DATASET RECORDS Block Start

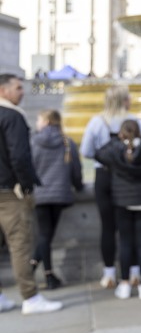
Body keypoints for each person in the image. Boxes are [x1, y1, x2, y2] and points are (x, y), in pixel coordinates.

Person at [0, 73, 62, 314]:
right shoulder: (13, 116)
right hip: (8, 192)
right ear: (3, 91)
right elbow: (19, 156)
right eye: (18, 88)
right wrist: (26, 186)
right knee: (20, 244)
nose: (22, 92)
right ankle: (30, 297)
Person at [80, 85, 141, 289]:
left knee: (107, 226)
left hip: (104, 176)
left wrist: (106, 157)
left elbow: (86, 151)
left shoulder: (97, 122)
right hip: (129, 177)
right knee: (131, 227)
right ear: (124, 100)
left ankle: (109, 272)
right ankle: (135, 271)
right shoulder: (136, 121)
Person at [95, 120, 141, 300]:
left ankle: (124, 284)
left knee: (125, 243)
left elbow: (98, 154)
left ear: (121, 134)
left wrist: (116, 141)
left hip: (123, 201)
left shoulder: (115, 150)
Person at [30, 109, 84, 290]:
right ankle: (41, 271)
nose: (37, 123)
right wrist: (79, 186)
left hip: (40, 195)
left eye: (39, 119)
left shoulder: (34, 142)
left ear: (46, 122)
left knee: (45, 234)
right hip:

DATASET RECORDS Block End

§ **WORK INSTRUCTION**: What lines in the entries above hold "shoulder"? Copy every one.

§ **COMPLETED TASK**:
right shoulder: (13, 116)
left shoulder: (97, 122)
right shoulder: (136, 121)
left shoulder: (115, 150)
left shoulder: (34, 142)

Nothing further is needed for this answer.